In order to train the time series mining structure and all its associated mining models, use the INSERT INTO (DMX) statement. The code in the statement can be broken into the following parts.

  • Identifying the mining structure

  • Listing the columns in the mining structure

  • Defining the training data

The following is a generic example of the INSERT INTO statement:

INSERT INTO MINING STRUCTURE [<mining structure name>]
(
   <mining structure columns>
)
OPENQUERY (<source data definition>)

The first line of the code identifies the mining structure that you will train:

INSERT INTO MINING STRUCTURE [<mining structure name>]

The next lines of the code specify the columns that are defined by the mining structure. You must list each column in the mining structure, and each column must map to a column contained within the source query data.

(
   <mining structure columns>
)

The final lines of the code define the data that will be used to train the mining structure.

OPENQUERY (<source data definition>)

In this lesson, you use OPENQUERY to define the source data. For more information about other methods of defining a query on the source data, see <source data query>.

Lesson Tasks

You will perform the following task in this lesson:

  • Process the mining structure Forecasting_MIXED_Structure

  • Process the related mining models Forecasting_MIXED, Forecasting_ARIMA, and Forecasting_ARTXP

Processing the Time Series Mining Structure

  1. In Object Explorer, right-click the instance of Analysis Services, point to New Query, and then click DMX.

    Query Editor opens and contains a new, blank query.

  2. Copy the generic example of the INSERT INTO statement into the blank query.

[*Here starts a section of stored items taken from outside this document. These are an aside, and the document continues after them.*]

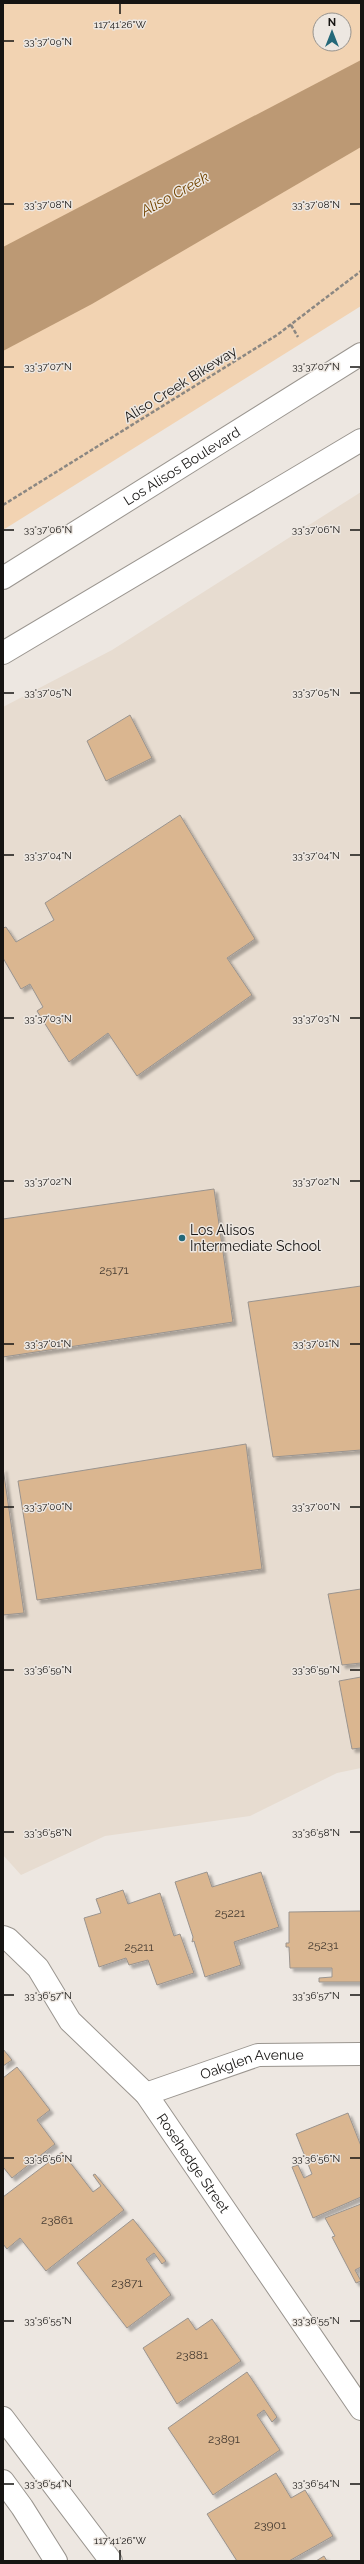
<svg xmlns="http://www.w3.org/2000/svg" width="364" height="2564" viewBox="0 0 364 2564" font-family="Raleway,sans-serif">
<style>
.built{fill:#e7dcd0}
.green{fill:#f2d3b2;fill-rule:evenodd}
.water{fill:#bc9974}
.building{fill:#dab690;stroke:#9a948f;filter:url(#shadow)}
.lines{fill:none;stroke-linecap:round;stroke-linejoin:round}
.minor-casing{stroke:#9a958f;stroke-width:24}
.secondary-casing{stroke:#9a958f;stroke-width:24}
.path{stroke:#8b8782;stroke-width:2.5;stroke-dasharray:4 2;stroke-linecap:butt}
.minor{stroke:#fff;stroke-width:22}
.secondary{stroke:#fff;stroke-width:22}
.ticks{fill:none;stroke:#161412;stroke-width:1.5}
.poi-dot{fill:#246879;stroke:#ede7e1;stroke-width:1.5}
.labels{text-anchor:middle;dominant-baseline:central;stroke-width:3;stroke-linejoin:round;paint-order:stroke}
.number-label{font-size:12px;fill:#473c32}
.street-label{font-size:14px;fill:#161412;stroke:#ede7e1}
.poi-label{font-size:14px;fill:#161412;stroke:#ede7e1;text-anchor:start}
.water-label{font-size:15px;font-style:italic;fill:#724400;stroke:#ede7e1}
.ticks-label{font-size:10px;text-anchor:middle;fill:#161412;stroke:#ede7e1;stroke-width:3;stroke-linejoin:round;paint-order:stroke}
</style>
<defs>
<filter id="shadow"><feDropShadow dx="3.5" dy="3.5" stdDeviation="1" flood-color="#0004"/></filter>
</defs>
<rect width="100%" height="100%" fill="#ede7e1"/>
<!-- built -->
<path class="built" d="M361,492v1276l-24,5 -87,43 -145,20 -84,39 -18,-20v-1148l109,-57z"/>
<!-- green -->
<path class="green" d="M3,3h358v303l-358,224zM320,20h24v24h-24z"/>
<!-- water -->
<path class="water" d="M361,60v87l-269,157 -89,47v-104z"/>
<!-- building -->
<path class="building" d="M130,715l22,43 -46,23 -19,-40z
M180,815l75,124 -28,19 25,37 -115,81 -29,-43 -39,29 -32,-51 6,-4 -13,-23 -9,5 -18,-31v-30l3,-1 10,15 38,-22 -9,-17z
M214,1189l19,133 -230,35v-138z
M361,1286v164l-88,7 -25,-155z
M246,1444l16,125 -225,31 -19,-119z
M3,1468l21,145 -21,2z
M361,1589v74l-19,2 -14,-71z
M361,1677v71l-9,1 -13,-68z
M207,1872l5,15 49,-15 18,55 -45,15 7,23 -36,12 -11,-36 -2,1 1,-5 -18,-55z
M123,1890l5,14 32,-11 14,43 6,-2 14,39 -37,12 -9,-25 -19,5 -3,-7 -27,9 -15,-49 17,-5 -5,-14z
M361,1911v71h-42v-4l13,-1v-9h-42l-1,-21h-3v-4h3v-31z
M3,2049l9,11 -9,6z
M17,2067l33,43 -13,10 18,24 -43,34 -9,-11v-89z
M348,2113l13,33v51l-48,21 -21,-51 6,-2 6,13 8,-4 -16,-40z
M62,2152l31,40 8,-6 -8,-11 2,-1 29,36 -78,61 -26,-33 -13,11 -4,-5v-47z
M361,2204v63l-6,3 6,11 -5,2 -24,-46 3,-1 -10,-18z
M133,2219l33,42 -4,3 -8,-11 -8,6 25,36 -44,33 -50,-65z
M188,2318l8,12 16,-11 29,42 -64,43 -34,-56z
M247,2372l30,45 -5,5 -8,-12 -7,5 23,35 -67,45 -45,-67z
M276,2473l15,25 14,-8 28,46 -44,25h-52l-30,-47z
M324,2556l3,5h-11z"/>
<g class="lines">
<defs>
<g id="minor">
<path id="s1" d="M3,1937l5,2 30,29 32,53 76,73 215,315"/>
<path id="s2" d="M146,2094l112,-39 103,-1"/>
</g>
<g id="secondary">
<path id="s3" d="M3,578l358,-224"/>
<path d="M3,653l358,-213"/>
<path d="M3,2418l108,143"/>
<path d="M3,2481l19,26 34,54"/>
</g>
</defs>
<!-- minor casing -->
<use href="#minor" class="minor-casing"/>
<!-- secondary casing -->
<use href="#secondary" class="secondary-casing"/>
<!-- path -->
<path class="path" d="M291,325l7,12
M3,505l274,-170 84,-64"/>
<!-- minor -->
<use href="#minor" class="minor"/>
<!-- secondary -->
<use href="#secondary" class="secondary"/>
</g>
<!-- ticks -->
<path class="ticks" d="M120,4v10M4,41h10M4,204h10M350,204h10M4,367h10M350,367h10M4,530h10M350,530h10M4,693h10M350,693h10M4,855h10M350,855h10M4,1018h10M350,1018h10M4,1181h10M350,1181h10M4,1344h10M350,1344h10M4,1507h10M350,1507h10M4,1670h10M350,1670h10M4,1832h10M350,1832h10M4,1995h10M350,1995h10M4,2158h10M350,2158h10M4,2321h10M350,2321h10M4,2484h10M350,2484h10M120,2550v10"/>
<!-- markers -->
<circle class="poi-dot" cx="182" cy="1238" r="4"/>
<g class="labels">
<!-- number labels -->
<g class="number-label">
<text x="114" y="1270">25171</text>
<text x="230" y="1913">25221</text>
<text x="323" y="1945">25231</text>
<text x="139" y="1947">25211</text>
<text x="57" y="2220">23861</text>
<text x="127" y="2283">23871</text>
<text x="192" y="2355">23881</text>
<text x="224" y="2439">23891</text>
<text x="270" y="2525">23901</text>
</g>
<!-- street labels -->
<g class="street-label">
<text transform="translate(180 384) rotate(-32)">Aliso Creek Bikeway</text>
<text stroke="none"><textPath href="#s3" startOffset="211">Los Alisos Boulevard</textPath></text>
<text stroke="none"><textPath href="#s2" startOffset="111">Oakglen Avenue</textPath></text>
<text stroke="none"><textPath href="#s1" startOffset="298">Rosehedge Street</textPath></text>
</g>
<!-- poi labels -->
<g class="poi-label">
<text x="190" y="1230">Los Alisos<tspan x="190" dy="16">Intermediate School</tspan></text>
</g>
<!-- water labels -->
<g class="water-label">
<text transform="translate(175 194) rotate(-29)">Aliso Creek</text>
</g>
</g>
<g class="ticks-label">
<text x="120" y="28">117°41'26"W</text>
<text x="48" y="45">33°37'09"N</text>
<text x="48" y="208">33°37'08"N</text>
<text x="316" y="208">33°37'08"N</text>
<text x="48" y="370">33°37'07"N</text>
<text x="316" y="370">33°37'07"N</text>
<text x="48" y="533">33°37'06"N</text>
<text x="316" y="533">33°37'06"N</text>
<text x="48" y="696">33°37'05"N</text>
<text x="316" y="696">33°37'05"N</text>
<text x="48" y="859">33°37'04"N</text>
<text x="316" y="859">33°37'04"N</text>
<text x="48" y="1022">33°37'03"N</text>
<text x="316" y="1022">33°37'03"N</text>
<text x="48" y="1185">33°37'02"N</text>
<text x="316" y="1185">33°37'02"N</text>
<text x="48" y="1347">33°37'01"N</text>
<text x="316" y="1347">33°37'01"N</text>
<text x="48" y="1510">33°37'00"N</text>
<text x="316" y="1510">33°37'00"N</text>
<text x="48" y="1673">33°36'59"N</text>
<text x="316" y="1673">33°36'59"N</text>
<text x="48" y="1836">33°36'58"N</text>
<text x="316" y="1836">33°36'58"N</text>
<text x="48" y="1999">33°36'57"N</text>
<text x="316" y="1999">33°36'57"N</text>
<text x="48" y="2162">33°36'56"N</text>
<text x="316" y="2162">33°36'56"N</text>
<text x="48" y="2324">33°36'55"N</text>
<text x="316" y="2324">33°36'55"N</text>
<text x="48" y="2487">33°36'54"N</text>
<text x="316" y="2487">33°36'54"N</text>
<text x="120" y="2544">117°41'26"W</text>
</g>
<!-- border -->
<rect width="364" height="2564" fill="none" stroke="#161412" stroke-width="8"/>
<!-- north arrow -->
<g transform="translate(332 32)"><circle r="19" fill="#ede7e1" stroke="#97938e"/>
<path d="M0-3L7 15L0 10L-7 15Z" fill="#246879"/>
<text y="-6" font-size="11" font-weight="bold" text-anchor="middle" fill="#161412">N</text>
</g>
</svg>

  3. Replace the following:

    [<mining structure>]
    

    with:

    Forecasting_MIXED_Structure
    
  4. Replace the following:

       <mining structure columns>
    

    with:

    [ReportingDate],
    [ModelRegion] 
    
  5. Replace the following:

    OPENQUERY(<source data definition>)
    

    with:

    OPENQUERY([Adventure Works DW 2008R2],'SELECT [ReportingDate], [ModelRegion], [Quantity], [Amount]
    FROM vTimeSeries ORDER BY [ReportingDate]')
    

    The source query references the AdventureWorksDW2008R2 data source defined in the IntermediateTutorial sample project. It uses this data source to access the view vTimeSeries. This view contains the source data that will be used to train the mining model. If you are not familiar with this project or this views, seeLesson 2: Building a Forecasting Scenario (Intermediate Data Mining Tutorial).

    The complete statement should now be as follows:

    INSERT INTO MINING STRUCTURE [Forecasting_MIXED_Structure]
    (
       [ReportingDate],[ModelRegion],[Quantity],[Amount]
    )
    OPENQUERY(
    [Adventure Works DW 2008R2],
    'SELECT [ReportingDate],[ModelRegion],[Quantity],[Amount] FROM vTimeSeries ORDER BY [ReportingDate]'
    ) 
    
  6. On the File menu, click Save DMXQuery1.dmx As.

  7. In the Save As dialog box, browse to the appropriate folder, and name the file ProcessForecastingAll.dmx.

  8. On the toolbar, click the Execute button.

After the query has finished running, you can create predictions by using the processed mining models. In the next lesson, you will create several predictions based on the mining models that you created.